Rapid coronavirus tests to support urgent patient care

Imperial College Healthcare has started to use rapid lab-free coronavirus tests, known as DnaNudge, in A&E, oncology and maternity in order to provide the best care to patients who may be less able to plan their visit to hospital.

Over the last few weeks patients in A&E at St Mary’s, and staff in the staff testing facility, have used DnaNudge to help validate the test, which has been shown to have a very high level of accuracy. This now means the test can be used more widely in clinical care. The tests are simple to carry out; a sample is placed into a cartridge that extracts the genetic material from the virus if it is present and analyses it to provide a result directly to the clinician at the point of care.

The DnaNudge test is a polymerase chain reaction (PCR) test, which creates billions of copies of the genetic material in the virus so that there is enough that it can be detected and analysed. This is the same type of test that is used widely across the country to detect whether a person is currently infected with the virus, but rather than sending the sample to the lab for analysis, which takes 12-24 hours, the result is returned in around one hour and within the clinical setting.

An additional feature of the test is that it can detect human RNA. One of the main reasons for a false negative test with routine PCR is an inadequate sample. It's not normally possible to tell the difference between a sample that has hasn’t been taken well (without enough material to detect virus) from one where there is no virus present. In the DnaNudge test if there is insufficient human RNA present, the test can alert the clinician that the swab was inadequate and it can be repeated quickly.

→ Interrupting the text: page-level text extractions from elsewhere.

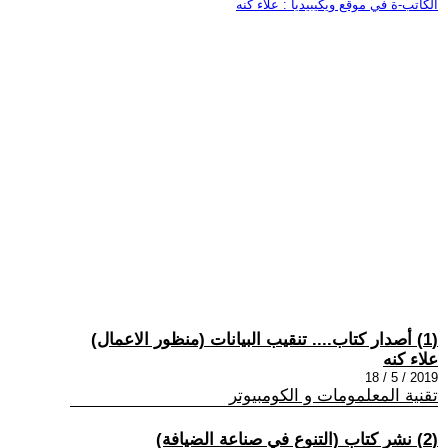
الكاتب-ة في موقع ويكيبيديا : علاء كنه
(1) أصدار كتاب.... تنقيب البيانات (منظور الاعمال)
علاء كنه
2019 / 5 / 18
تقنية المعلمومات و الكومبيوتر
(2) نشر كتاب (التنوع في صناعة الضيافة)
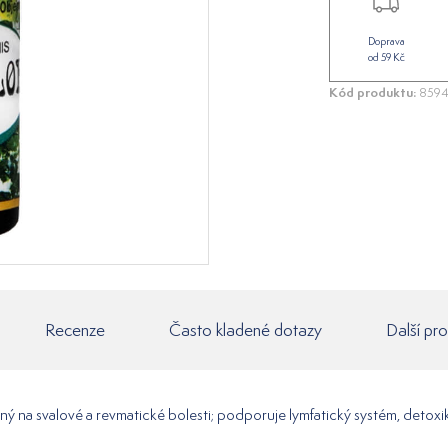
Doprava
od 59 Kč
Kód produktu:
8594
Recenze
Často kladené dotazy
Další pr
nný na svalové a revmatické bolesti; podporuje lymfatický systém, det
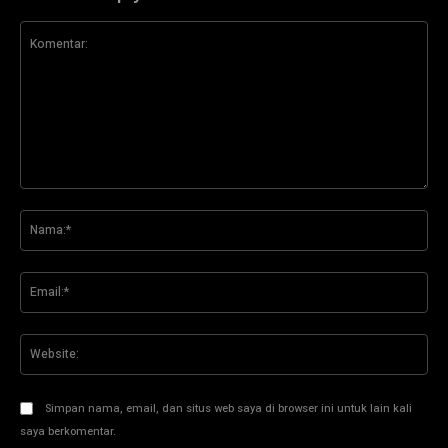
Komentar:
Na
Ema
Web
Simpan nama, email, dan situs web saya di browser ini untuk lain kali
saya berkomentar.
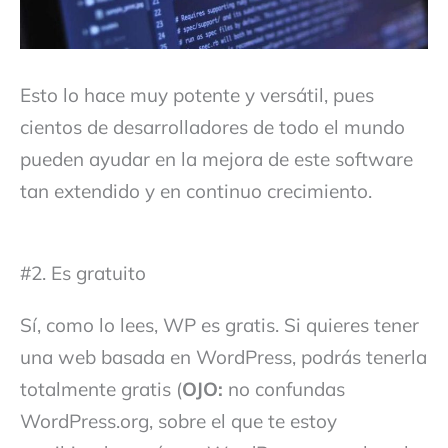
Esto lo hace muy potente y versátil, pues
cientos de desarrolladores de todo el mundo
pueden ayudar en la mejora de este software
tan extendido y en continuo crecimiento.
#2. Es gratuito
Sí, como lo lees, WP es gratis. Si quieres tener
una web basada en WordPress, podrás tenerla
totalmente gratis (
OJO:
no confundas
WordPress.org, sobre el que te estoy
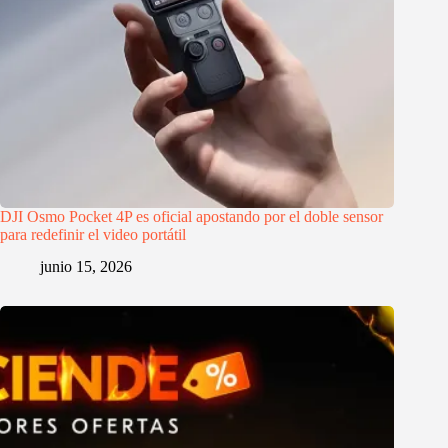
DJI Osmo Pocket 4P es oficial apostando por el doble sensor
para redefinir el video portátil
junio 15, 2026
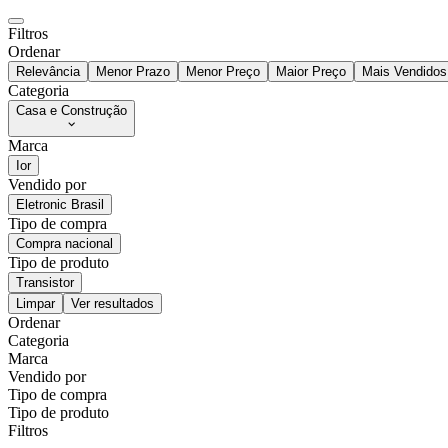
Filtros
Ordenar
Relevância
Menor Prazo
Menor Preço
Maior Preço
Mais Vendidos
Categoria
Casa e Construção
Marca
Ior
Vendido por
Eletronic Brasil
Tipo de compra
Compra nacional
Tipo de produto
Transistor
Limpar
Ver resultados
Ordenar
Categoria
Marca
Vendido por
Tipo de compra
Tipo de produto
Filtros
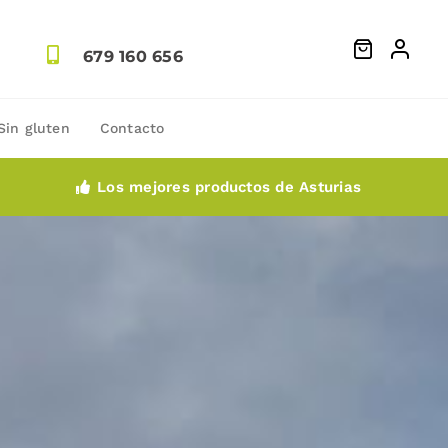
679 160 656
Sin gluten
Contacto
Los mejores productos de Asturias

Dr Bob Klaber, Director of Strategy, Research and Innovation at Imperial College Healthcare said: ‘Rapid and accurate testing is an absolutely critical component of any strategy to tackle Covid-19 in the long term. It will help us to ensure our staff and patients remain safe, allowing us to resume planned surgery and other important services. DnaNudge has the potential to be a genuine game changer and we are already starting to utilise it in some of the areas, such as maternity and A&E, where the speed of testing has the most impact for patients. For example, expectant mothers who may exhibit mild symptoms during labour can be tested quickly to ensure that the best and safest course of action for both them and their baby is taken and that they are not separated from their baby unnecessarily.’

The ground-breaking DnaNudge test has now received approval for clinical use by the Medicines and Healthcare Products Regulatory Agency (MHRA) after successful patient trials. Initially it will be used in patient settings where a quick result has the biggest impact for the patient care pathway. At Imperial College Healthcare it is being used in A&E, oncology and maternity in the first instance, where patients may be in less of a position to plan their visit and therefore a rapid test means important decisions about care can be made more quickly. Further plans are being made to extend the test to other services.

It is hoped that the test could eventually be deployed nationally for everything from NHS staff screening and urgent patient care to pre-elective surgery and home testing applications.

Professor Chris Toumazou FRS, CEO and co-founder of DnaNudge and founder of the Institute of Biomedical Engineering at Imperial College London comments: “The truly ground-breaking innovations in this DnaNudge test are its high level of accuracy and its throughput of around an hour – direct from sample to result, with no manual steps required. This makes it the only non-lab, non-human interaction Point-of-Care solution available, and this is why it is being rapidly adopted by senior clinicians to deliver fast, reliable results that make a huge difference to the care and safety of both patients and staff.”